Is so much life insurance allowed in a plan?

Who owned the policies?

Who are the beneficiaries?

What was the purpose of purchasing so much life insurance?

I think that all these have to be taken into consideration in order to make a decision.

George D. Burns

Cost Reduction Strategies

Burns and Associates, Inc

www.costreductionstrategies.com(under construction)

www.employeebenefitsstrategies.com(under construction)

Posted

Lat's see...

With the obvious caveat that the terms of the document must be taken into account, some general thoughts. Both Vebauru and Kirk have put forth some ideas. Kirk - yes, this can be done in a DB plan. Vebaguru - while I don't disagree that using it as "key person" insurance is possible, I must say I'm not a fan of the concept. It seems that in many cases, justifying it could be difficult. Not saying it is impossible, just perhaps questionable in many circumstances. Personally, I'd go with Kirk's suggestion, or surrender as you mention.
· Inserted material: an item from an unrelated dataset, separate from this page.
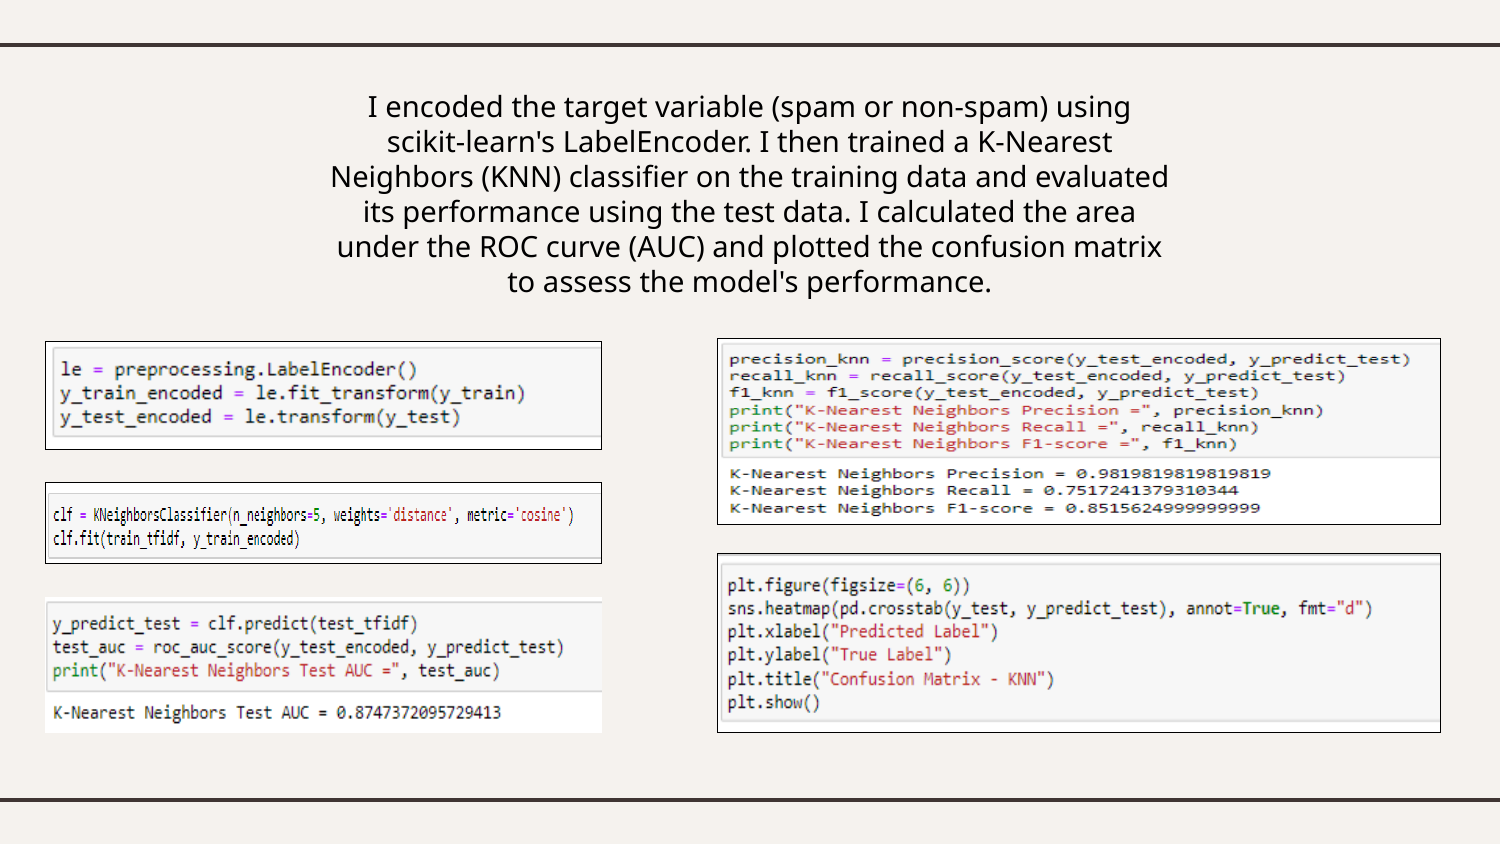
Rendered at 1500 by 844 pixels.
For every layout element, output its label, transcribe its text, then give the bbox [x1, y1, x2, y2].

GBurns - yes, this much insurance is perfectly allowable in a DB plan. Either the "100 times" limit or the RR 74-307 "2/3 rule" have both been approved as "incidental" by the IRS. The pension trust owns the policy. The pension trust is also the beneficiary of the policy. (proceeds paid to the trust, then distributed to the participant's beneficiary as provided under the terms of the death benefit payable under the trust.) Purpose for purchasing? Obviously unknown from this end, but presumably to provide a benefit if the participant dies prior to accruing a full benefit. In a DB plan, this is a very nice benefit for the participants, as it doesn't have any negative effect upon their ultimate benefit. Might not be quite so attractive for the sponsor who has to pay for it, but I'm assuming they wouldn't buy it in the first place if this were a problem. I typically see this only in very small plans where all or most of the benefit goes to the owners and family.

Posted

Thanks for the replies.

Is it possible to freeze the insurance level at the 2003 level? In other words, the 2003 projected benefit is $10,000 per month for the key employee, so the plan has purchased insurance policies with a total face amount of $1,000,000 at the end of 2003. At the end of 2004, the projected benefit is $11,000. Is it possible from a non-discrimination standpoint and does it make sense to freeze the level of insurance and the death benefit at the $1,000,000 level? There are a few non-highly compensated employees in the plan.

If it is possible, the plan can still provide a substantial death benefit and not pay the surrender charges.

Any thoughts?

I have very limited experience with life insurance in DB plans so any suggestions would be helpfull.

Posted

It is my understanding that a plan or an amendment can discriminate against HCEs (or even among them), so establishing a maximum life insurance level (more properly, is that establishing a maximum death benefit?) should be permitted.

I'm a retirement actuary. Nothing about my comments is intended or should be construed as investment, tax, legal or accounting advice. Occasionally, but not all the time, it might be reasonable to interpret my comments as actuarial or consulting advice.

Posted

ac, many (most?) practitioners say it makes sense to REMOVE the insurance from the plan, which I happen to agree with, so freezing or reducing it is a step in the right direction.

The only problem that I see with freezing the level is that new participants would not have that benefit, and that would be a testing issue under benefits rights and features, and eventually you might have a problem. I would instead scale back the insurance to a uniform multiple of the benefit (if not remove it).

Posted

Andy - I think what he means by "freezing" the death benefit is really "capping" the death benefit level. So new participants would have life insurance purchased, up to the cap level, but not beyond. If that's the case, no discrimination there, as Pax mentioned.

Posted

My reading was that he wasn't talking about a max cap, but not increasing/adding policies beyond the total face held in 2003, so Andy's point was on target. Clarification by "freeze" please?